Your instructions - Return, verbatim and in full, the records that follow, but not their pictures.

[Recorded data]

───

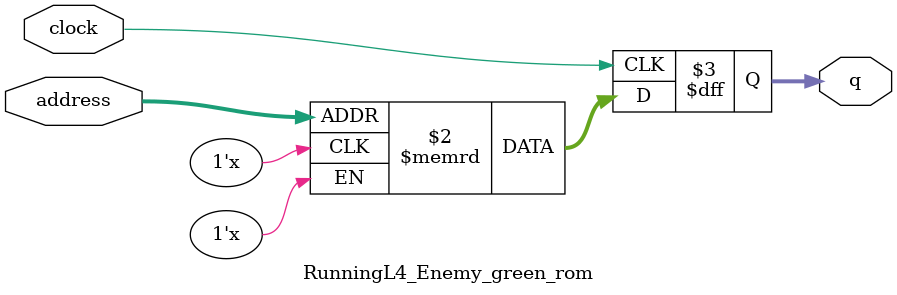
<source format=sv>
module RunningL4_Enemy_green_rom (
	input logic clock,
	input logic [11:0] address,
	output logic [2:0] q
);

logic [2:0] memory [0:2639] /* synthesis ram_init_file = "./RunningL4_Enemy_green/RunningL4_Enemy_green.mif" */;

always_ff @ (posedge clock) begin
	q <= memory[address];
end

endmodule

</source>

───

Your solution -
<source format=sv>
module RunningL4_Enemy_green_rom (
	input logic clock,
	input logic [11:0] address,
	output logic [2:0] q
);

logic [2:0] memory [0:2639] /* synthesis ram_init_file = "./RunningL4_Enemy_green/RunningL4_Enemy_green.mif" */;

always_ff @ (posedge clock) begin
	q <= memory[address];
end

endmodule

</source>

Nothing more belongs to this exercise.